T: P2 → R (the 2 is supposed to be a subscript) The P is supposed to be some weird looking P denoting that it is a polynomial of degree 2.
T (p(x)) = p(0)

Find a basis for nullspace of linear transformation T.The answer is {x, x^2}

I want to make sure I'm interpreting this correctly.

It only goes to x^2 because of P2 right? Like if it was P3 it would be x, x^2, x^3?

Also I don't understand why it's {x, x^2} is it because x can be 0?

 

[Mark44]

T: P2 → R (the 2 is supposed to be a subscript) The P is supposed to be some weird looking P denoting that it is a polynomial of degree 2.
T (p(x)) = p(0)

Find a basis for nullspace of linear transformation T.


The answer is {x, x^2}

I want to make sure I'm interpreting this correctly.

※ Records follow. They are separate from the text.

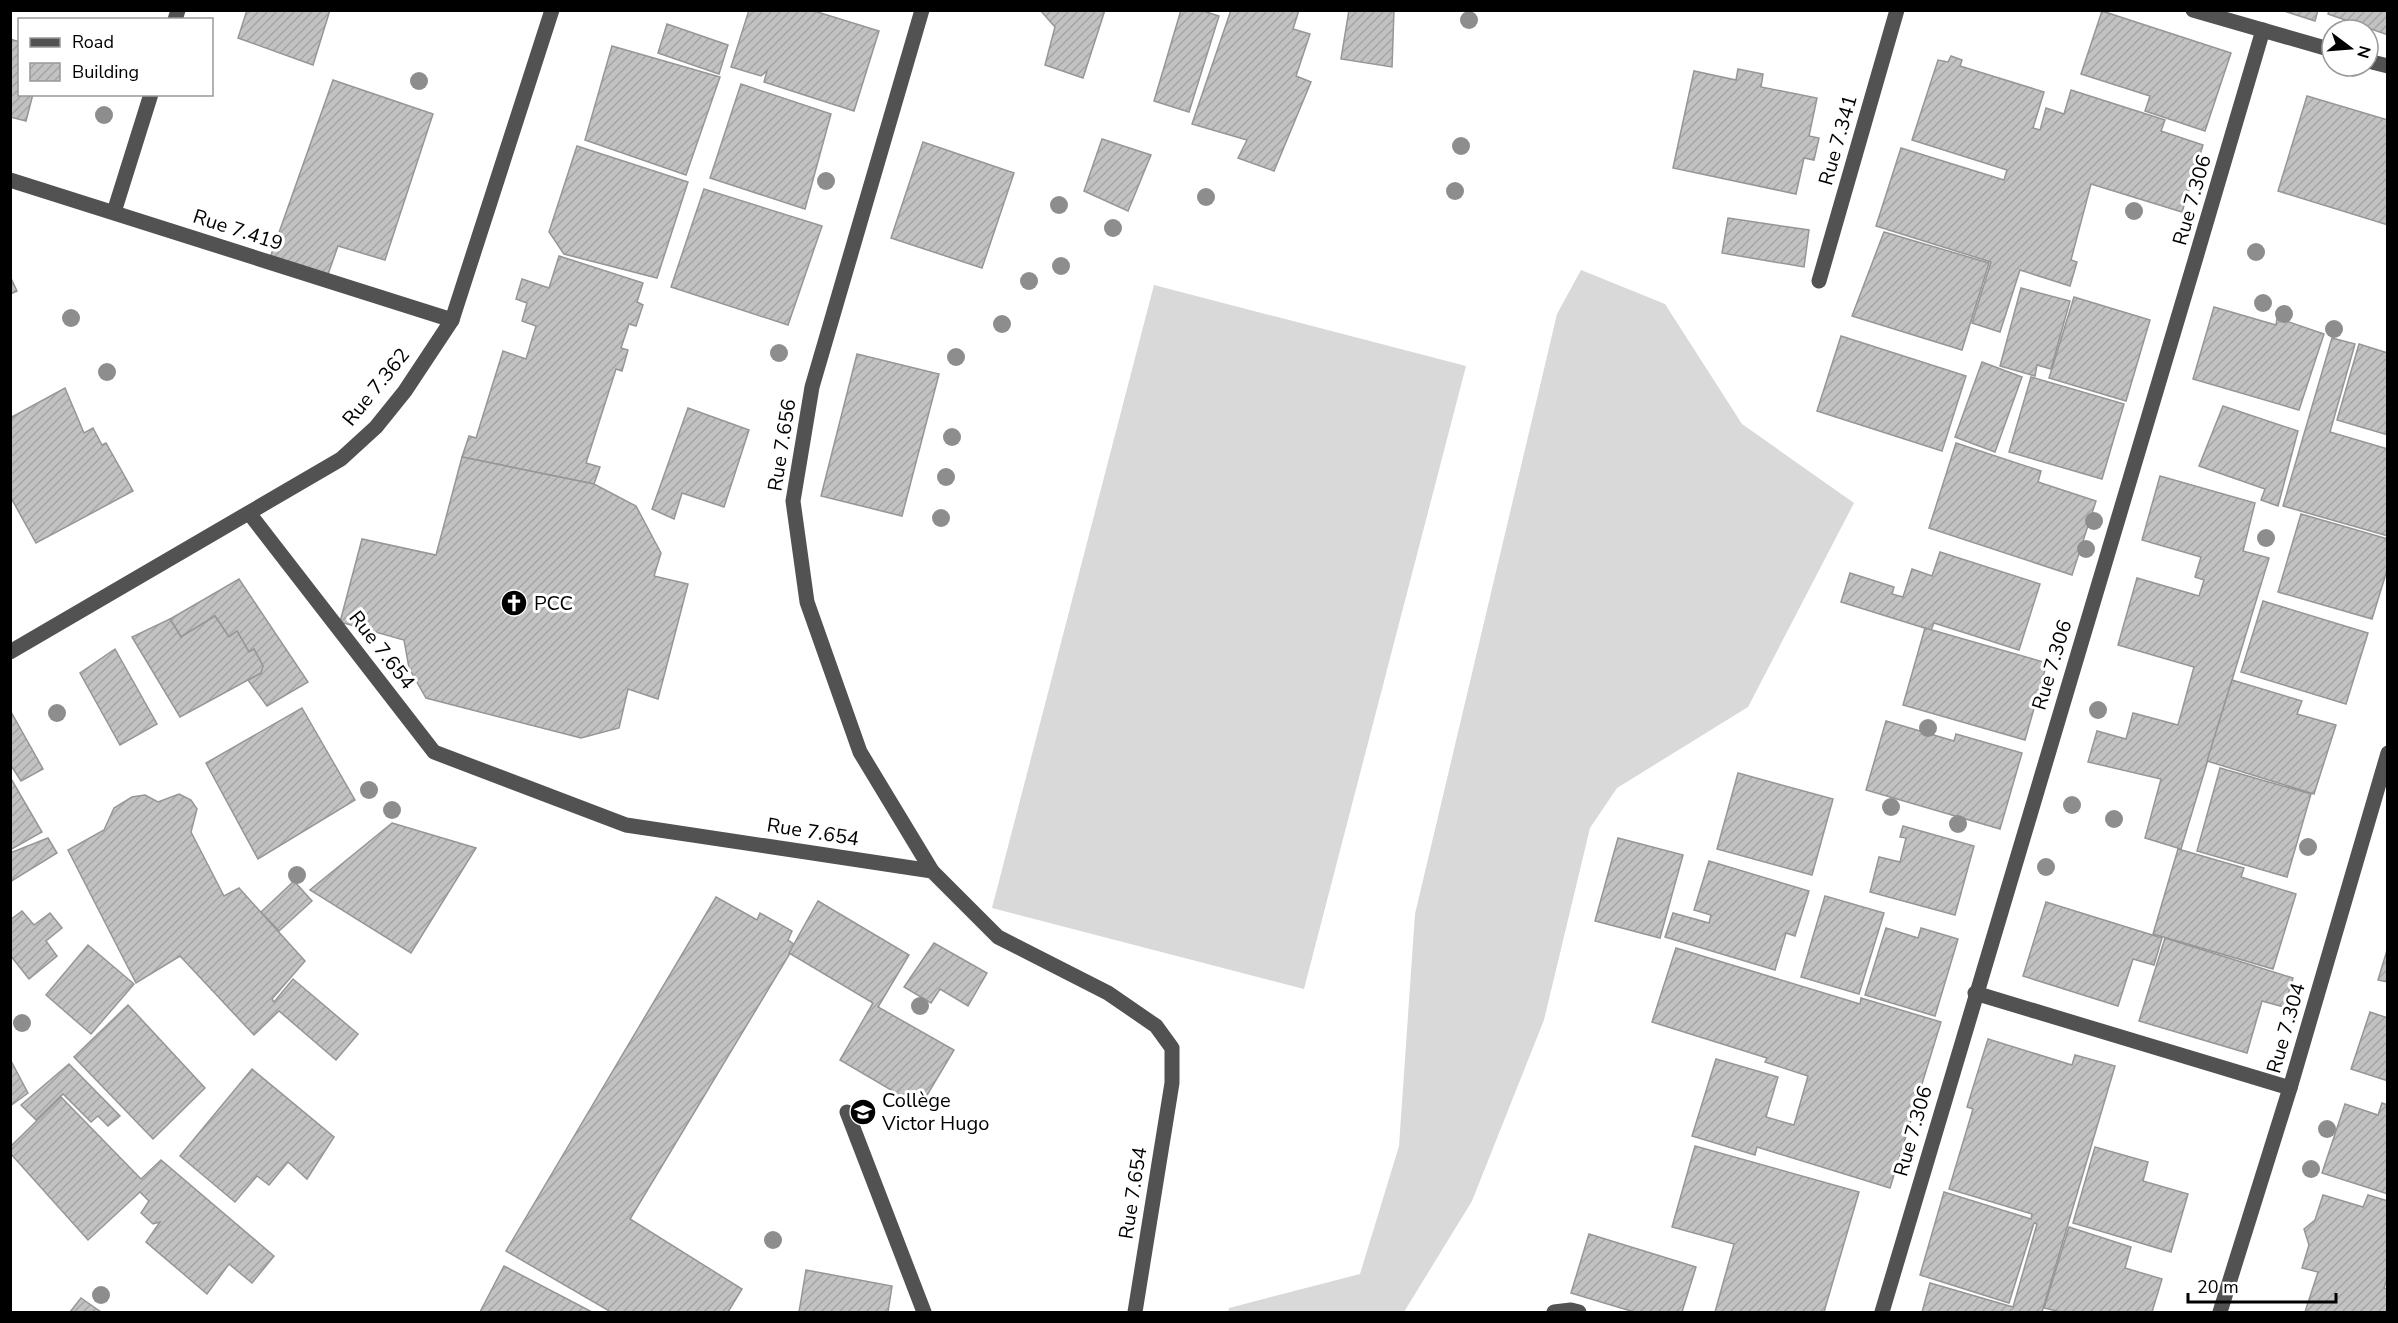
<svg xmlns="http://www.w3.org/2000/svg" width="2398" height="1323" font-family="'Nunito Sans',sans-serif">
	<defs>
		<pattern id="building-hatch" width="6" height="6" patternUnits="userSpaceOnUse" patternTransform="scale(1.5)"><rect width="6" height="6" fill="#c2c2c2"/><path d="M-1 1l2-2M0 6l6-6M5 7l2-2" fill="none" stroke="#a5a5a5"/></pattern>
	</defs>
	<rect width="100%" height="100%" fill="#fff"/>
	<g fill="#d9d9d9">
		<polygon points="1581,270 1665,304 1742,424 1854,503 1748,707 1617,788 1590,828 1544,1020 1472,1201 1404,1312 1228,1312 1229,1308 1360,1274 1399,1146 1415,914 1557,314"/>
		<polygon points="1154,285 1466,366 1304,989 992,908"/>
	</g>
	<g fill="url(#building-hatch)" stroke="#969696" stroke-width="1.5">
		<polygon points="247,10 330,10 313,65 238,38"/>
		<polygon points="749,10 811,10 879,31 854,111 764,82 767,71 761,76 731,67"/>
		<polygon points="1040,10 1105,10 1083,78 1045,65 1055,27"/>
		<polygon points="1181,10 1200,10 1219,16 1189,112 1154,101"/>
		<polygon points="1231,10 1299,10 1293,29 1310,34 1296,76 1311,82 1274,171 1238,158 1247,140 1192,124"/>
		<polygon points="1349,10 1394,10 1392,67 1341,59"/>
		<polygon points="2281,10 2318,10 2315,21"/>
		<polygon points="2329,10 2388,10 2388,35 2328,14"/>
		<polygon points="2102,11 2231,53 2205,131 2145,111 2150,96 2081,74"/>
		<polygon points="667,24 728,45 719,74 658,53"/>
		<polygon points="10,39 20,42 20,94 33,94 26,121 10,117"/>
		<polygon points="612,46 720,77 686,175 585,140"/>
		<polygon points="1951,56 1962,60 1960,66 2044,92 2033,128 2040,130 2046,108 2064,114 2071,90 2165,120 2161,131 2203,145 2182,212 2091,184 2071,260 2077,262 2070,286 2020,270 2000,332 1972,323 1991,262 1876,226 1901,148 2004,180 2007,170 1912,140 1938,60 1948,62"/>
		<polygon points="1738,69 1763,74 1761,87 1817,98 1809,136 1819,138 1814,160 1804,158 1796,194 1673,168 1694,71 1736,80"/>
		<polygon points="333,80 433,114 385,260 338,246 327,277 270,258"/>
		<polygon points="741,84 831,114 805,209 710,178"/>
		<polygon points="2307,96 2388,120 2388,225 2278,191"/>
		<polygon points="1102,139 1151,155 1128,211 1084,191"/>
		<polygon points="923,142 1014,173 982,268 891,238"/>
		<polygon points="577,146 688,182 657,278 564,254 549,232"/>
		<polygon points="704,189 822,226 788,325 671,287"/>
		<polygon points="1728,218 1809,230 1804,267 1722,253"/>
		<polygon points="1884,232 1989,263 1962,350 1852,316"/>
		<polygon points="559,256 643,283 637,302 643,305 636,326 629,324 621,348 628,350 622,371 616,369 586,463 600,467 594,484 462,457 469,436 476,438 503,351 526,359 536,326 522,321 527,303 516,299 522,279 549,288"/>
		<polygon points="10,276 17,291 10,294"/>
		<polygon points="2021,288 2070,301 2051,369 2037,365 2035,376 2000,366"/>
		<polygon points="2074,297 2150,320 2126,401 2049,378"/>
		<polygon points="2214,307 2276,325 2277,318 2324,334 2299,410 2193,379"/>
		<polygon points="1841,336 1966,376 1942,451 1817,411"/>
		<polygon points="2332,338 2355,344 2330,432 2388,449 2388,536 2283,506"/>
		<polygon points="2359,344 2388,353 2388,435 2337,420"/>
		<polygon points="857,354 939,374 902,516 821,496"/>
		<polygon points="1982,362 2022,377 1995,452 1955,437"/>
		<polygon points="2031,377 2124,404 2102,479 2009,452"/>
		<polygon points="65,388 84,433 93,428 102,445 106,443 133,491 36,543 10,496 10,418"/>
		<polygon points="2223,406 2298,431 2278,506 2261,500 2265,489 2199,466"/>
		<polygon points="688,408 749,430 724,507 682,493 674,519 652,509"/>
		<polygon points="1956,443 2041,471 2038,482 2096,501 2072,575 1929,528"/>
		<polygon points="462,457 594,484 636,506 661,553 654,576 688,584 658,699 628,689 619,728 581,738 426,698 409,668 404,640 340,622 362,539 436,555"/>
		<polygon points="2160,476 2255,503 2243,551 2269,558 2181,849 2145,838 2161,779 2088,762 2097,731 2126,739 2133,713 2178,725 2194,667 2118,645 2137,578 2199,596 2204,580 2195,577 2201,557 2142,540"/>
		<polygon points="2301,514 2388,539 2388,567 2372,619 2278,592"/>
		<polygon points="1940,552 2040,584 2019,650 1934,623 1931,630 1841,602 1850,573 1894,587 1892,594 1903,597 1912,569 1932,576"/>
		<polygon points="239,579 308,682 267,706 248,680 261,673 259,668 263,666 254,649 249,652 237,631 229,637 215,616 181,637 170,619"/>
		<polygon points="2263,601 2368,633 2346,704 2241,672"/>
		<polygon points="215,616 229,637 237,631 249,652 254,649 263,666 261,673 180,717 132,637 170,619 181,637"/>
		<polygon points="1925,628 2047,663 2025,740 1903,705"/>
		<polygon points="115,649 157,724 120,745 80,673"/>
		<polygon points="2232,680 2302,701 2297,714 2336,725 2314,794 2207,761"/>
		<polygon points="302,708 355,800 258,859 206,763"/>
		<polygon points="10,710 43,769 21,781 10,764"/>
		<polygon points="1886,721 1954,741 1956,734 2022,753 2000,829 1866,790"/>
		<polygon points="2220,768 2311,794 2287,877 2197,851"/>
		<polygon points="1738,773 1833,799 1812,875 1717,849"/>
		<polygon points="10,777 42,832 10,850"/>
		<polygon points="179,794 191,800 197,809 191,832 224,896 239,888 305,961 272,999 274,1002 293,979 358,1034 336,1060 279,1011 254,1035 180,956 136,983 68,850 104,830 114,808 132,797 145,795 158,802"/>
		<polygon points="392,823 476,848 411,953 310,890"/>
		<polygon points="1903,826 1974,846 1955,915 1870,892 1879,857 1900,862 1906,838 1900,837"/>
		<polygon points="48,838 57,853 10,882 10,853"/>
		<polygon points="1618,838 1683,855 1660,938 1595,921"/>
		<polygon points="2178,849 2244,868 2241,877 2296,894 2273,969 2153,934"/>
		<polygon points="1709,861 1809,891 1795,936 1786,933 1775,970 1665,937 1673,913 1709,923 1711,915 1694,910"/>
		<polygon points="294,881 312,901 279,931 261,912"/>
		<polygon points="1825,896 1884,913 1859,994 1801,977"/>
		<polygon points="716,897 757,920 760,913 792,931 788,940 795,945 630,1219 742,1289 728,1312 611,1312 506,1251"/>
		<polygon points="818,901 909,955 878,1007 954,1050 920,1107 840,1060 873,1003 789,953"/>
		<polygon points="2046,902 2162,938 2154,965 2133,959 2118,1006 2023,976"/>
		<polygon points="22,911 34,925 50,913 62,928 46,941 57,956 29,979 10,955 10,920"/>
		<polygon points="1886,928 1918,938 1921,928 1958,939 1935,1016 1865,995"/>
		<polygon points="2165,938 2293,978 2284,1007 2262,1001 2247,1053 2139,1021"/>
		<polygon points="934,943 987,973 968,1006 940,989 931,1003 904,987"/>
		<polygon points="88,945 134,984 91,1034 46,995"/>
		<polygon points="2388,947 2388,982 2378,980"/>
		<polygon points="1676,948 1860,1004 1861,998 1941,1022 1890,1188 1757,1147 1755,1155 1692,1136 1716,1059 1778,1077 1766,1117 1794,1125 1808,1076 1765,1062 1767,1058 1652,1022"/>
		<polygon points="128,1005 205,1088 153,1139 74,1057"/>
		<polygon points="2370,1012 2388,1018 2388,1081 2351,1069"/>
		<polygon points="1988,1039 2072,1065 2075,1055 2115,1066 2042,1312 1922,1312 1930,1283 2013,1307 2037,1224 2034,1223 2009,1303 1920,1275 1944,1192 2031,1219 2032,1214 1949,1189 1973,1109 1967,1107"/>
		<polygon points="10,1059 28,1093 10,1106"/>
		<polygon points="69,1064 120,1116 108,1126 98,1116 91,1122 63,1094 36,1120 21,1105"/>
		<polygon points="252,1069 334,1137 307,1179 288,1162 269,1185 257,1176 235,1202 180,1156"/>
		<polygon points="61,1097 141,1179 161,1160 274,1256 252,1283 229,1264 207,1294 146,1242 160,1222 153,1224 141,1213 149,1201 140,1192 88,1240 10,1153 10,1147"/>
		<polygon points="2382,1103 2388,1105 2388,1194 2322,1173 2345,1104 2378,1115"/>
		<polygon points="1695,1146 1859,1192 1824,1312 1715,1312 1734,1244 1672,1227"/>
		<polygon points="2095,1147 2148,1162 2143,1181 2188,1194 2171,1252 2073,1223"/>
		<polygon points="2323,1195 2363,1207 2368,1195 2388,1201 2388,1276 2384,1288 2388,1289 2388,1312 2305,1312 2318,1272 2302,1268 2309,1245 2304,1229 2315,1220"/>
		<polygon points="2069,1227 2131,1247 2125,1268 2162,1279 2152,1312 2061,1312 2044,1308"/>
		<polygon points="1589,1234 1696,1267 1682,1312 1634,1312 1571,1293"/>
		<polygon points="504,1266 592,1312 480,1312"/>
		<polygon points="806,1270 892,1286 888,1312 799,1312"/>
		<polygon points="81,1298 101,1312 70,1312"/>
	</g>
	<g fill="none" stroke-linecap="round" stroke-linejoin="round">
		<g stroke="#525252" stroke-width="15">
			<polyline points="922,10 812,387 793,501 807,602 860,752 932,871"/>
			<polyline points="2193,10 2332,50"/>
			<polyline points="175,20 178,10"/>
			<polyline points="2368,61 2388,66"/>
			<polyline points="10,180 452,320"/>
			<polyline points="114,212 151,94"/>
			<polyline points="1819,281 1897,10"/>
			<polyline points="249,513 434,752 626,825 932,871 998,937 1108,993 1156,1026 1172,1048 1172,1083 1135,1312"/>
			<polyline points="10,652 341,459 376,427 405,391 452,320 552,10"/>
			<polyline points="1975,993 2290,1088"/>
			<polyline points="847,1112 924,1312"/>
			<polyline points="1554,1312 1571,1310 1579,1312"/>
			<path d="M1882,1312C2006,884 2138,458 2263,30"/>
			<polyline points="2220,1312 2290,1088 2388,753"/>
		</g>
	</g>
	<g fill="#8d8d8d">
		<circle cx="1469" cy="20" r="9"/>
		<circle cx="419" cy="81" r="9"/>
		<circle cx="104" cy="115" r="9"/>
		<circle cx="1461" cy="146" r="9"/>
		<circle cx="826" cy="181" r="9"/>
		<circle cx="1455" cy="191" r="9"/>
		<circle cx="1206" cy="197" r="9"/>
		<circle cx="1059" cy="205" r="9"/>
		<circle cx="2134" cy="211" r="9"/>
		<circle cx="1113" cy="228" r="9"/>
		<circle cx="2256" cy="252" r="9"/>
		<circle cx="1061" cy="266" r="9"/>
		<circle cx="1029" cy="281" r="9"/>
		<circle cx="2263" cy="303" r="9"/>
		<circle cx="2284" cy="314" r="9"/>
		<circle cx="71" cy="318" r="9"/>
		<circle cx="1002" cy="324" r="9"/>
		<circle cx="2334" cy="329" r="9"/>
		<circle cx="779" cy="353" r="9"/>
		<circle cx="956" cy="357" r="9"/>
		<circle cx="107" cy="372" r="9"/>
		<circle cx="952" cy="437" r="9"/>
		<circle cx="946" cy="477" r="9"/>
		<circle cx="941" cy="518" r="9"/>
		<circle cx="2094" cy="521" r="9"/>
		<circle cx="2266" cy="538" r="9"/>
		<circle cx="2086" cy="549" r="9"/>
		<circle cx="2098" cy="710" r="9"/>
		<circle cx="57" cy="713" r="9"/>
		<circle cx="1928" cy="728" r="9"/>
		<circle cx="369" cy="790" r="9"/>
		<circle cx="2072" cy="805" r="9"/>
		<circle cx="1891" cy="807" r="9"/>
		<circle cx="392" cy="810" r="9"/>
		<circle cx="2114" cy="819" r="9"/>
		<circle cx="1958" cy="824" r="9"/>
		<circle cx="2308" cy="847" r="9"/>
		<circle cx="2046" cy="867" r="9"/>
		<circle cx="297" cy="875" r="9"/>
		<circle cx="920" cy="1006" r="9"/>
		<circle cx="22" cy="1023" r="9"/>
		<circle cx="2327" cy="1129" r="9"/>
		<circle cx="2311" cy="1169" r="9"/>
		<circle cx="773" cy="1240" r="9"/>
		<circle cx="101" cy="1295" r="9"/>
	</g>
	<defs>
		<symbol id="church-disc" viewBox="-11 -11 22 22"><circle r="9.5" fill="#000" stroke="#fff"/><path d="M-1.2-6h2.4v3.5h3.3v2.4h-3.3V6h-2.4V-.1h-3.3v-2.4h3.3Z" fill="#fff"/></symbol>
		<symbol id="school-disc" viewBox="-11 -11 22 22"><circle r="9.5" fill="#000" stroke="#fff"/><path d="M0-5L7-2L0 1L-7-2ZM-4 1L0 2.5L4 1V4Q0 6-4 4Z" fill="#fff"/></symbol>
	</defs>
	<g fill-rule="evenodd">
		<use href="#church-disc" x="499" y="588" width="30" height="30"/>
		<use href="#school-disc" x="848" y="1097" width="30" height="30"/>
	</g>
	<g text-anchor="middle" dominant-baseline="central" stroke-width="6" stroke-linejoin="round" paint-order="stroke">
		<g font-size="20" fill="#000" stroke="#fff">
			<text transform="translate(1838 140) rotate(-74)">Rue 7.341</text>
			<text transform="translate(2192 200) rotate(-74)">Rue 7.306</text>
			<text transform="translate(238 230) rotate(18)">Rue 7.419</text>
			<text transform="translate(376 387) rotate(-51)">Rue 7.362</text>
			<text transform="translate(782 445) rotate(-81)">Rue 7.656</text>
			<text transform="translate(382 650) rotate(52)">Rue 7.654</text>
			<text transform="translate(2052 665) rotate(-73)">Rue 7.306</text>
			<text transform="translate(813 832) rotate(9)">Rue 7.654</text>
			<text transform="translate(2286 1028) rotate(-74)">Rue 7.304</text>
			<text transform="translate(1913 1131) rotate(-74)">Rue 7.306</text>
			<text transform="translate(1133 1193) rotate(-81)">Rue 7.654</text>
		</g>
		<g font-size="20" fill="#000" stroke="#fff" text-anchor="start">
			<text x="534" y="603">PCC</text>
			<text x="882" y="1100">Collège<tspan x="882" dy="23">Victor Hugo</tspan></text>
		</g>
	</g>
	<rect width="2398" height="1323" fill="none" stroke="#000000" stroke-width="24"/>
	<rect x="18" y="18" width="195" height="78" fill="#ffffff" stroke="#999999" stroke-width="1.5"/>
	<rect x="30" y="38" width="30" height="9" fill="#525252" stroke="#999999" stroke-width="1.5"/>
	<text x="72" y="48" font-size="18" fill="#000000">Road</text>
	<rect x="30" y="63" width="30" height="18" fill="url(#building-hatch)" stroke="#999999" stroke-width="1.5"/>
	<text x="72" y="78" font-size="18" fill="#000000">Building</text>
	<g transform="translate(2350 48) rotate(106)"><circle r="28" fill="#ffffff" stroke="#999999" stroke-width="1.5"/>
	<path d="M0-4.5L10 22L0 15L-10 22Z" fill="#000000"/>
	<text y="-9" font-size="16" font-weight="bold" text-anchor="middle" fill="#000000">N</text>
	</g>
	<path d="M2188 1293v9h148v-9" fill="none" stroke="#000000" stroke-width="3"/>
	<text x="2197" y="1293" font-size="18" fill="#000000" stroke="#ffffff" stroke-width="4.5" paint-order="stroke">20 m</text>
</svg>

It only goes to x^2 because of P2 right? Like if it was P3 it would be x, x^2, x^3?

Also I don't understand why it's {x, x^2} is it because x can be 0?

If p(x) = a₂x² + a₁x + a₀, what is T(p(x))?

 

[Clandry]

If p(x) = a₂x² + a₁x + a₀, what is T(p(x))?

oooo, just a0. Which must be 0 if the p(x) you give is to satisfy the requimrenets for N(T) right?

So essentially the problem is saying P(x)=x and P(x)=x^2?

 

[Mark44]

oooo, just a0. Which must be 0 if the p(x) you give is to satisfy the requimrenets for N(T) right?

No. a₀ can be any real number.

So essentially the problem is saying P(x)=x and P(x)=x^2?

No. How can P(x) be both x and x²?

P(x) is an arbitrary 2nd degree polynomial.

What does it mean for a function to be in the nullspace in this problem?

What is a basis for P₂? What does the transformation T do to each of these basis elements?

 

[Clandry]

It means it can be spanned by the vectors in the basis which is x and x^2. I think a basis for P2 is {1, x, x^2)?

In my textbookthey define N(T)]{ all v in vector space V and T(v)=0.}
So for this problem
N(T)={P(x) such that P(0)=0}
1 would be dropped out because P(0)=0 wouldn't be satisfied.

 

[Mark44]

It means it can be spanned by the vectors in the basis which is x and x^2.

Yes, but the only reason you know that the x and x² are in a basis for the nullspace of T is because you are given the answer.

I think a basis for P2 is {1, x, x^2)?

Yes.

In my textbookthey define N(T)]{ all v in vector space V and T(v)=0.}
So for this problem
N(T)={P(x) such that P(0)=0}

No. N(T) = {P(x) $\in$ P₂ such that T(P(x)) = P(0)}

1 would be dropped out because P(0)=0 wouldn't be satisfied.

What does the transformation T do to each of the three functions in your basis?

 

[Clandry]

That's where I get a bit confused.

T(1)=1
P(x)=x then p(0)=0
So
T(x)=0
T(x^2)=0
?

 

[Mark44]

That's where I get a bit confused.

T(1)=1
P(x)=x then p(0)=0
So
T(x)=0
T(x^2)=0
?

What you have above is OK - where are you confused? You now have enough information to give a basis for Null(T).

 

[Clandry]

Got it, just learned how to do this today in class.
Since
T(1)=1
T(x)=0
T(x^2)=0

They form the transformation matrix:
1 0 0
0 0 0
0 0 0
this is spanned by the vectors {[0 1 0]^t, [0 0 1]^t}
Which correspond to x, and x^2